[Excerpted records]:

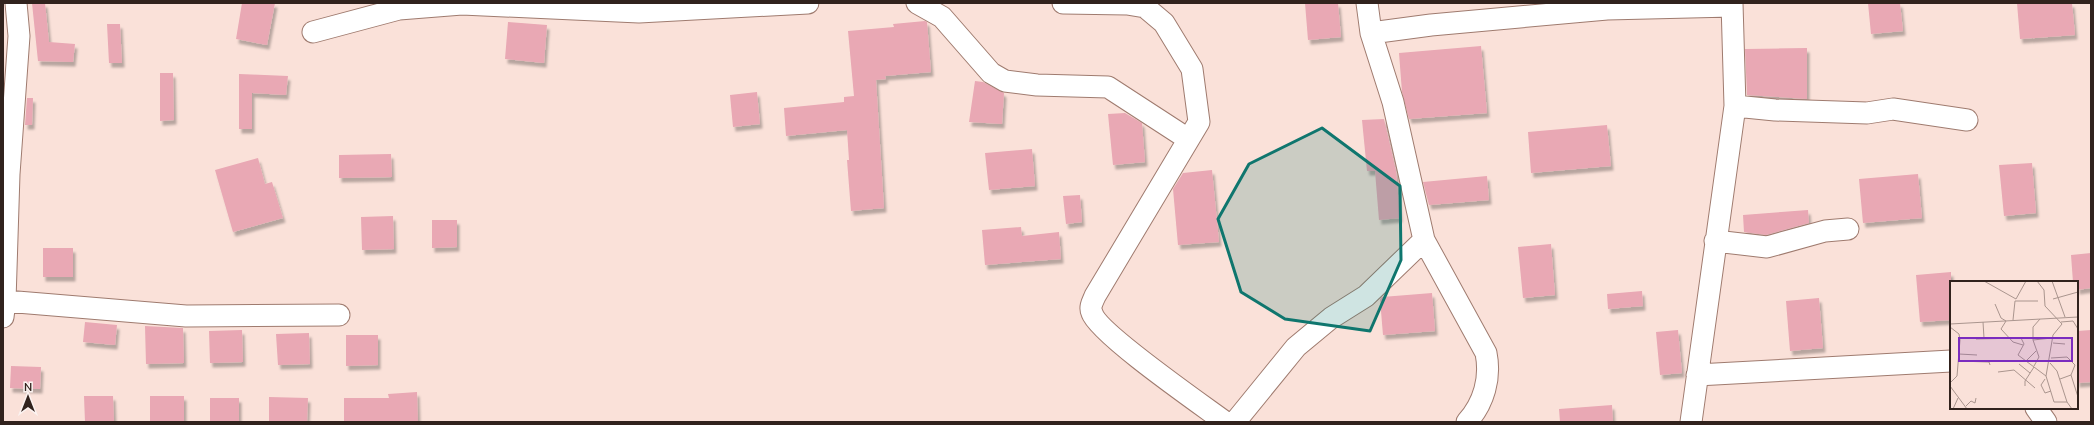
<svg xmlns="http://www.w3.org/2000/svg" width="2094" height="425" font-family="'Nunito Sans',sans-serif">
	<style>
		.building { fill: #e9a8b4; filter: url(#shadow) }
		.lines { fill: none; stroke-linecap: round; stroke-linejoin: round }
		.minor-casing { stroke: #9f7b6f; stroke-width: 23 }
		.minor { stroke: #fff; stroke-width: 21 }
		.marked { fill: #0f766e; fill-opacity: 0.2; stroke: #0f766e; stroke-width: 3; stroke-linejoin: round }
		.inset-road { fill: none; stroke: #aa958e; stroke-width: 1 }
		.view { fill: #7b2cbf; fill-opacity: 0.15; stroke: #7b2cbf; stroke-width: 2 }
		.inset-edge { fill: none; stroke: #31221d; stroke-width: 2 }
	</style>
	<defs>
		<filter id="shadow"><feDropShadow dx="2.5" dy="4.5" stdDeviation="1" flood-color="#0004"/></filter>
	</defs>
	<rect width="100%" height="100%" fill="#fae1d9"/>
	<!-- building -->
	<path class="building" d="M32,3H45L49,42L75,44L73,62L38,61Z
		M242,3H275L267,45L236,39Z
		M1305,3H1338L1341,37L1308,40Z
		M1868,3H1900L1903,31L1871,34Z
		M2017,3H2072L2075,35L2020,39Z
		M925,21L927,22L931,72L885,76L886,79L876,80L884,208L851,211L847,160H849L847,130L786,136L784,108L844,102V97L854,96L848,31L894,27L893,24Z
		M508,22L547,25L544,63L505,59Z
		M107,24H120L122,63H109Z
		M1481,46L1487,113L1409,119L1402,92L1399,53Z
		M1807,48V99L1747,95L1745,49Z
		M160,73H173L174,120L160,121Z
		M239,74L288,76L286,95L252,93V129H239Z
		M975,81L983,82L1004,93L1002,124L969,122Z
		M757,92L760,124L733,127L730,95Z
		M27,98H33L32,125H25Z
		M1125,113L1142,123L1145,162L1113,165L1108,114Z
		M1384,119L1396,171L1400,218L1379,220L1375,171H1367L1362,120Z
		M1607,125L1611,166L1531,173L1528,132Z
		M1032,149L1035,186L989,190L985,153Z
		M391,154L392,177L339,178V155Z
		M258,158L265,184L272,182L283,218L233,232L215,170Z
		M2032,163L2036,213L2004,216L1999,165Z
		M1212,170L1219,242L1178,245L1173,189L1183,173Z
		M1918,174L1922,218L1863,223L1859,179Z
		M1487,176L1489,200L1429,205L1423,182Z
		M1080,195L1082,222L1066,224L1063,196Z
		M1808,210L1809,223L1766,235L1744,232L1743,215Z
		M393,216L394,249L362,250L361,217Z
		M432,220H457V247L432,248Z
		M1021,227L1022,236L1059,232L1061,259L985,265L982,230Z
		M1551,244L1555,295L1523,298L1518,247Z
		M43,248H73V277H43Z
		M2091,253V288L2077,290V282H2073L2071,255Z
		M1951,272V320L1920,322L1916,275Z
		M1642,291L1643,306L1608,309L1607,294Z
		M1432,293L1435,331L1383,335L1380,299L1382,297Z
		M1819,298L1823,348L1790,351L1786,301Z
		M85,322L117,325L115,345L83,342Z
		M145,326L183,328L184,363L146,364Z
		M242,330L243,362L210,363L209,331Z
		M1678,330L1682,373L1660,375L1656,332Z
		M2091,330V382L2077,383V331Z
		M309,333L310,364L278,365L276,334Z
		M346,335H378V365L346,366Z
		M11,366L41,367L40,389L10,388Z
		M417,392L418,422H344V398H389L388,394Z
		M84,396H113L114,422H85Z
		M150,396H184V422H150Z
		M269,397L308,398L307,422H269Z
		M210,398H239V422H210Z
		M1612,405L1613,422H1560L1559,409Z"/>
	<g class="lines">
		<!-- minor casing -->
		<g class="minor-casing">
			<path id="minor" d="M917,3L942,17L991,73L1005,81L1037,85L1108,87L1188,139
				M1063,3L1127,4L1145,7L1164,23L1192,69L1199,122L1095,296C1093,301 1089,307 1092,313C1098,333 1202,405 1225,422
				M1367,3L1371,33L1393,102L1424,240L1486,353C1491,378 1484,403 1467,422
				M313,32L399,9L462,4L639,12L808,3
				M1371,33L1431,25L1607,9L1732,6
				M1735,106L1775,110L1867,113L1893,109L1967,120
				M1715,241L1767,247L1825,231L1848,229
				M5,301L186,316L339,315
				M3,317L5,301L9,174L19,36L16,3
				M1697,375L1951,361
				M2036,408L2046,422
				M1235,422L1296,347L1331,318L1366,296L1424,240
				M1691,422L1735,106L1732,3"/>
		</g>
		<!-- minor -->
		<use href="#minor" class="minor"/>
	</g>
	<!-- marked area -->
	<path class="marked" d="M1322,128L1400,186L1401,260L1370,331L1285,319L1241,292L1218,219L1249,164Z"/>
	<!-- overview -->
	<g transform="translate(1950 281)">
		<rect width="128" height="128" fill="#fae1d9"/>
		<path class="inset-road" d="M34,0L66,18M87,0L94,9L95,25L112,43L103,54L96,95M102,0L115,36M66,18L76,0M103,18L128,11M45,23L51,37L56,40L51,48L63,61L73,64M63,39L65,20H88M33,41L34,57M111,41L123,40L128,48M0,43L128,36M0,46L9,53L10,59L7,95L0,102M26,58L71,57L74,63L68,74L96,95L104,121H117M83,59L102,57M103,62L115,63M9,73L27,74M101,77L117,76L125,84L121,94L110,98M8,80L39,81L40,84M76,80L86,70M100,82L107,90L117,121L122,128M69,83L80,92M84,85L89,76L83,59V46L90,38M48,91L64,89L85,107M121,94L128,116M95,98L91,104L95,112L101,110M0,105L17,128M75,105V100L84,86M16,125L21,120L25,122L26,117M3,128L8,117"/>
		<path class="view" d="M9,57H122V80H9Z"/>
		<rect width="128" height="128" class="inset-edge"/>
	</g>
	<!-- border -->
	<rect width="2094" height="425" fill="none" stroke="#31221d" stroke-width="8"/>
	<!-- north arrow -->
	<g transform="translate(28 397)" stroke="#fbf2f0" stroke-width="3" paint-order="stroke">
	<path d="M0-3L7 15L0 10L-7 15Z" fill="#31221d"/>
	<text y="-6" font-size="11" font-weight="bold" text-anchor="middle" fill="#31221d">N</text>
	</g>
</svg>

[Your instructions]: Transcribe the listing verbatim, pictures excluded.

[Response to the exercise]:
<svg xmlns="http://www.w3.org/2000/svg" width="2094" height="425" font-family="'Nunito Sans',sans-serif">
	<style>
		.building { fill: #e9a8b4; filter: url(#shadow) }
		.lines { fill: none; stroke-linecap: round; stroke-linejoin: round }
		.minor-casing { stroke: #9f7b6f; stroke-width: 23 }
		.minor { stroke: #fff; stroke-width: 21 }
		.marked { fill: #0f766e; fill-opacity: 0.2; stroke: #0f766e; stroke-width: 3; stroke-linejoin: round }
		.inset-road { fill: none; stroke: #aa958e; stroke-width: 1 }
		.view { fill: #7b2cbf; fill-opacity: 0.15; stroke: #7b2cbf; stroke-width: 2 }
		.inset-edge { fill: none; stroke: #31221d; stroke-width: 2 }
	</style>
	<defs>
		<filter id="shadow"><feDropShadow dx="2.5" dy="4.5" stdDeviation="1" flood-color="#0004"/></filter>
	</defs>
	<rect width="100%" height="100%" fill="#fae1d9"/>
	<!-- building -->
	<path class="building" d="M32,3H45L49,42L75,44L73,62L38,61Z
		M242,3H275L267,45L236,39Z
		M1305,3H1338L1341,37L1308,40Z
		M1868,3H1900L1903,31L1871,34Z
		M2017,3H2072L2075,35L2020,39Z
		M925,21L927,22L931,72L885,76L886,79L876,80L884,208L851,211L847,160H849L847,130L786,136L784,108L844,102V97L854,96L848,31L894,27L893,24Z
		M508,22L547,25L544,63L505,59Z
		M107,24H120L122,63H109Z
		M1481,46L1487,113L1409,119L1402,92L1399,53Z
		M1807,48V99L1747,95L1745,49Z
		M160,73H173L174,120L160,121Z
		M239,74L288,76L286,95L252,93V129H239Z
		M975,81L983,82L1004,93L1002,124L969,122Z
		M757,92L760,124L733,127L730,95Z
		M27,98H33L32,125H25Z
		M1125,113L1142,123L1145,162L1113,165L1108,114Z
		M1384,119L1396,171L1400,218L1379,220L1375,171H1367L1362,120Z
		M1607,125L1611,166L1531,173L1528,132Z
		M1032,149L1035,186L989,190L985,153Z
		M391,154L392,177L339,178V155Z
		M258,158L265,184L272,182L283,218L233,232L215,170Z
		M2032,163L2036,213L2004,216L1999,165Z
		M1212,170L1219,242L1178,245L1173,189L1183,173Z
		M1918,174L1922,218L1863,223L1859,179Z
		M1487,176L1489,200L1429,205L1423,182Z
		M1080,195L1082,222L1066,224L1063,196Z
		M1808,210L1809,223L1766,235L1744,232L1743,215Z
		M393,216L394,249L362,250L361,217Z
		M432,220H457V247L432,248Z
		M1021,227L1022,236L1059,232L1061,259L985,265L982,230Z
		M1551,244L1555,295L1523,298L1518,247Z
		M43,248H73V277H43Z
		M2091,253V288L2077,290V282H2073L2071,255Z
		M1951,272V320L1920,322L1916,275Z
		M1642,291L1643,306L1608,309L1607,294Z
		M1432,293L1435,331L1383,335L1380,299L1382,297Z
		M1819,298L1823,348L1790,351L1786,301Z
		M85,322L117,325L115,345L83,342Z
		M145,326L183,328L184,363L146,364Z
		M242,330L243,362L210,363L209,331Z
		M1678,330L1682,373L1660,375L1656,332Z
		M2091,330V382L2077,383V331Z
		M309,333L310,364L278,365L276,334Z
		M346,335H378V365L346,366Z
		M11,366L41,367L40,389L10,388Z
		M417,392L418,422H344V398H389L388,394Z
		M84,396H113L114,422H85Z
		M150,396H184V422H150Z
		M269,397L308,398L307,422H269Z
		M210,398H239V422H210Z
		M1612,405L1613,422H1560L1559,409Z"/>
	<g class="lines">
		<!-- minor casing -->
		<g class="minor-casing">
			<path id="minor" d="M917,3L942,17L991,73L1005,81L1037,85L1108,87L1188,139
				M1063,3L1127,4L1145,7L1164,23L1192,69L1199,122L1095,296C1093,301 1089,307 1092,313C1098,333 1202,405 1225,422
				M1367,3L1371,33L1393,102L1424,240L1486,353C1491,378 1484,403 1467,422
				M313,32L399,9L462,4L639,12L808,3
				M1371,33L1431,25L1607,9L1732,6
				M1735,106L1775,110L1867,113L1893,109L1967,120
				M1715,241L1767,247L1825,231L1848,229
				M5,301L186,316L339,315
				M3,317L5,301L9,174L19,36L16,3
				M1697,375L1951,361
				M2036,408L2046,422
				M1235,422L1296,347L1331,318L1366,296L1424,240
				M1691,422L1735,106L1732,3"/>
		</g>
		<!-- minor -->
		<use href="#minor" class="minor"/>
	</g>
	<!-- marked area -->
	<path class="marked" d="M1322,128L1400,186L1401,260L1370,331L1285,319L1241,292L1218,219L1249,164Z"/>
	<!-- overview -->
	<g transform="translate(1950 281)">
		<rect width="128" height="128" fill="#fae1d9"/>
		<path class="inset-road" d="M34,0L66,18M87,0L94,9L95,25L112,43L103,54L96,95M102,0L115,36M66,18L76,0M103,18L128,11M45,23L51,37L56,40L51,48L63,61L73,64M63,39L65,20H88M33,41L34,57M111,41L123,40L128,48M0,43L128,36M0,46L9,53L10,59L7,95L0,102M26,58L71,57L74,63L68,74L96,95L104,121H117M83,59L102,57M103,62L115,63M9,73L27,74M101,77L117,76L125,84L121,94L110,98M8,80L39,81L40,84M76,80L86,70M100,82L107,90L117,121L122,128M69,83L80,92M84,85L89,76L83,59V46L90,38M48,91L64,89L85,107M121,94L128,116M95,98L91,104L95,112L101,110M0,105L17,128M75,105V100L84,86M16,125L21,120L25,122L26,117M3,128L8,117"/>
		<path class="view" d="M9,57H122V80H9Z"/>
		<rect width="128" height="128" class="inset-edge"/>
	</g>
	<!-- border -->
	<rect width="2094" height="425" fill="none" stroke="#31221d" stroke-width="8"/>
	<!-- north arrow -->
	<g transform="translate(28 397)" stroke="#fbf2f0" stroke-width="3" paint-order="stroke">
	<path d="M0-3L7 15L0 10L-7 15Z" fill="#31221d"/>
	<text y="-6" font-size="11" font-weight="bold" text-anchor="middle" fill="#31221d">N</text>
	</g>
</svg>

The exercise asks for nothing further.